*Provided entries*
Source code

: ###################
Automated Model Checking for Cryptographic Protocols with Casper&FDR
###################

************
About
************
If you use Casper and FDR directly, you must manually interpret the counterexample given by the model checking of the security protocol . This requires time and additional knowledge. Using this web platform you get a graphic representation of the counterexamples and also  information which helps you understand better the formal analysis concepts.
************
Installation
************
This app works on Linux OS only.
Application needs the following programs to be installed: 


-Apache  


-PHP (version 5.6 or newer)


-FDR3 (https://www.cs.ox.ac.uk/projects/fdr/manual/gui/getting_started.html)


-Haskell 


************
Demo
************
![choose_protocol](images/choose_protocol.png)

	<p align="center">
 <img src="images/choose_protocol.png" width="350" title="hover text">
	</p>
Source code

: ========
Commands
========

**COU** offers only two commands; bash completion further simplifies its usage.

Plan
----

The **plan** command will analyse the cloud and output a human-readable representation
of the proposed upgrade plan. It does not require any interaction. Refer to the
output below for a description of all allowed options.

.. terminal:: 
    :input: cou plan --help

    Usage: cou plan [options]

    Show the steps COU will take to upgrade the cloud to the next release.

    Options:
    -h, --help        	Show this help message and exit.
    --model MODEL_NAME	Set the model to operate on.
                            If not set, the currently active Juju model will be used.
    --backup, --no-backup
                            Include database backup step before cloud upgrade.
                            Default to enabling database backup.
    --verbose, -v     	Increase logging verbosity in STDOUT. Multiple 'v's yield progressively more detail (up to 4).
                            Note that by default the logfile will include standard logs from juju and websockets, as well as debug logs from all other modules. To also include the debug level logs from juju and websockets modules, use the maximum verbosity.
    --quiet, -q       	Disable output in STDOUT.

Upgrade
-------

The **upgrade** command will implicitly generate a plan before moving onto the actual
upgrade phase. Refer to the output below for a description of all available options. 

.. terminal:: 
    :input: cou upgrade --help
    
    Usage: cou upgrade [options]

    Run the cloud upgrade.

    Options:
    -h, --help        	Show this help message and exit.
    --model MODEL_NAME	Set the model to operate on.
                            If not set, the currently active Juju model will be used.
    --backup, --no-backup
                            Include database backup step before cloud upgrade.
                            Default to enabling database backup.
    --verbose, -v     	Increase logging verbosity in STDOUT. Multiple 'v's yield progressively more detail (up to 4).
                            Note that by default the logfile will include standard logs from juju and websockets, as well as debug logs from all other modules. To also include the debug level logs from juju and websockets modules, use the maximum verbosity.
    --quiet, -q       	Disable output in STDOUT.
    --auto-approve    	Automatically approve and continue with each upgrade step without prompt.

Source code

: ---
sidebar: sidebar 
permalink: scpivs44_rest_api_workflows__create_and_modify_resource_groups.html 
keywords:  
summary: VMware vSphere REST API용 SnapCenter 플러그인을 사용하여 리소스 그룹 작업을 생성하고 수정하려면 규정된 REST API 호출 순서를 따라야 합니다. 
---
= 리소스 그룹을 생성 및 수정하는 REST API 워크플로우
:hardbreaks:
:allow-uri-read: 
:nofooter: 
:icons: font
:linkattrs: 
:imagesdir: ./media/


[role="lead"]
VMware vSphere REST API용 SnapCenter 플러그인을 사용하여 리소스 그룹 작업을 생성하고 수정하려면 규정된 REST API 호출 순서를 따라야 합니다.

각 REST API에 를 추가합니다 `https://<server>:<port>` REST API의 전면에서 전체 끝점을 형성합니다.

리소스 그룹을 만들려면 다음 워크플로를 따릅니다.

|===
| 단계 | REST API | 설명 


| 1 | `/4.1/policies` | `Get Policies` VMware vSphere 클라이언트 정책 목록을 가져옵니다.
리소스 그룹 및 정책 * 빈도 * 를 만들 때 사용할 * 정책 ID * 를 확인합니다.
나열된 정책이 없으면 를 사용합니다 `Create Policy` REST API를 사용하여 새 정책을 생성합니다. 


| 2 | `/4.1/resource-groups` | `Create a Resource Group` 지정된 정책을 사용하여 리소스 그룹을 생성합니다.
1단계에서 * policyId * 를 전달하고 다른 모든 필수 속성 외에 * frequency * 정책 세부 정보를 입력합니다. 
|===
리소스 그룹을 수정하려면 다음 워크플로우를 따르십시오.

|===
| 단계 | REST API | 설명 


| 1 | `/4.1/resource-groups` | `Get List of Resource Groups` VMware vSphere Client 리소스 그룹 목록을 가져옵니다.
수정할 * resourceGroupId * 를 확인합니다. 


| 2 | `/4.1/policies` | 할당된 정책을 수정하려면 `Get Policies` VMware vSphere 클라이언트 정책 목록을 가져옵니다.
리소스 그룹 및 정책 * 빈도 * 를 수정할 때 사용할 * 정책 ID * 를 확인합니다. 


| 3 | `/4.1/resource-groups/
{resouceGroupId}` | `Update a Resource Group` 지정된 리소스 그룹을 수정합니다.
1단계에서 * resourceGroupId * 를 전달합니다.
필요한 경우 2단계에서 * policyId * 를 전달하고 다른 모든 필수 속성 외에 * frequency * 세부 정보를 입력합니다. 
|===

*Work item*
Each line of the listing should be retyped exactly, with nothing left out.

*Written reply*
Source code

: ###################
Automated Model Checking for Cryptographic Protocols with Casper&FDR
###################

************
About
************
If you use Casper and FDR directly, you must manually interpret the counterexample given by the model checking of the security protocol . This requires time and additional knowledge. Using this web platform you get a graphic representation of the counterexamples and also  information which helps you understand better the formal analysis concepts.
************
Installation
************
This app works on Linux OS only.
Application needs the following programs to be installed: 


-Apache  


-PHP (version 5.6 or newer)


-FDR3 (https://www.cs.ox.ac.uk/projects/fdr/manual/gui/getting_started.html)


-Haskell 


************
Demo
************
![choose_protocol](images/choose_protocol.png)

	<p align="center">
 <img src="images/choose_protocol.png" width="350" title="hover text">
	</p>
Source code

: ========
Commands
========

**COU** offers only two commands; bash completion further simplifies its usage.

Plan
----

The **plan** command will analyse the cloud and output a human-readable representation
of the proposed upgrade plan. It does not require any interaction. Refer to the
output below for a description of all allowed options.

.. terminal:: 
    :input: cou plan --help

    Usage: cou plan [options]

    Show the steps COU will take to upgrade the cloud to the next release.

    Options:
    -h, --help        	Show this help message and exit.
    --model MODEL_NAME	Set the model to operate on.
                            If not set, the currently active Juju model will be used.
    --backup, --no-backup
                            Include database backup step before cloud upgrade.
                            Default to enabling database backup.
    --verbose, -v     	Increase logging verbosity in STDOUT. Multiple 'v's yield progressively more detail (up to 4).
                            Note that by default the logfile will include standard logs from juju and websockets, as well as debug logs from all other modules. To also include the debug level logs from juju and websockets modules, use the maximum verbosity.
    --quiet, -q       	Disable output in STDOUT.

Upgrade
-------

The **upgrade** command will implicitly generate a plan before moving onto the actual
upgrade phase. Refer to the output below for a description of all available options. 

.. terminal:: 
    :input: cou upgrade --help
    
    Usage: cou upgrade [options]

    Run the cloud upgrade.

    Options:
    -h, --help        	Show this help message and exit.
    --model MODEL_NAME	Set the model to operate on.
                            If not set, the currently active Juju model will be used.
    --backup, --no-backup
                            Include database backup step before cloud upgrade.
                            Default to enabling database backup.
    --verbose, -v     	Increase logging verbosity in STDOUT. Multiple 'v's yield progressively more detail (up to 4).
                            Note that by default the logfile will include standard logs from juju and websockets, as well as debug logs from all other modules. To also include the debug level logs from juju and websockets modules, use the maximum verbosity.
    --quiet, -q       	Disable output in STDOUT.
    --auto-approve    	Automatically approve and continue with each upgrade step without prompt.

Source code

: ---
sidebar: sidebar 
permalink: scpivs44_rest_api_workflows__create_and_modify_resource_groups.html 
keywords:  
summary: VMware vSphere REST API용 SnapCenter 플러그인을 사용하여 리소스 그룹 작업을 생성하고 수정하려면 규정된 REST API 호출 순서를 따라야 합니다. 
---
= 리소스 그룹을 생성 및 수정하는 REST API 워크플로우
:hardbreaks:
:allow-uri-read: 
:nofooter: 
:icons: font
:linkattrs: 
:imagesdir: ./media/


[role="lead"]
VMware vSphere REST API용 SnapCenter 플러그인을 사용하여 리소스 그룹 작업을 생성하고 수정하려면 규정된 REST API 호출 순서를 따라야 합니다.

각 REST API에 를 추가합니다 `https://<server>:<port>` REST API의 전면에서 전체 끝점을 형성합니다.

리소스 그룹을 만들려면 다음 워크플로를 따릅니다.

|===
| 단계 | REST API | 설명 


| 1 | `/4.1/policies` | `Get Policies` VMware vSphere 클라이언트 정책 목록을 가져옵니다.
리소스 그룹 및 정책 * 빈도 * 를 만들 때 사용할 * 정책 ID * 를 확인합니다.
나열된 정책이 없으면 를 사용합니다 `Create Policy` REST API를 사용하여 새 정책을 생성합니다. 


| 2 | `/4.1/resource-groups` | `Create a Resource Group` 지정된 정책을 사용하여 리소스 그룹을 생성합니다.
1단계에서 * policyId * 를 전달하고 다른 모든 필수 속성 외에 * frequency * 정책 세부 정보를 입력합니다. 
|===
리소스 그룹을 수정하려면 다음 워크플로우를 따르십시오.

|===
| 단계 | REST API | 설명 


| 1 | `/4.1/resource-groups` | `Get List of Resource Groups` VMware vSphere Client 리소스 그룹 목록을 가져옵니다.
수정할 * resourceGroupId * 를 확인합니다. 


| 2 | `/4.1/policies` | 할당된 정책을 수정하려면 `Get Policies` VMware vSphere 클라이언트 정책 목록을 가져옵니다.
리소스 그룹 및 정책 * 빈도 * 를 수정할 때 사용할 * 정책 ID * 를 확인합니다. 


| 3 | `/4.1/resource-groups/
{resouceGroupId}` | `Update a Resource Group` 지정된 리소스 그룹을 수정합니다.
1단계에서 * resourceGroupId * 를 전달합니다.
필요한 경우 2단계에서 * policyId * 를 전달하고 다른 모든 필수 속성 외에 * frequency * 세부 정보를 입력합니다. 
|===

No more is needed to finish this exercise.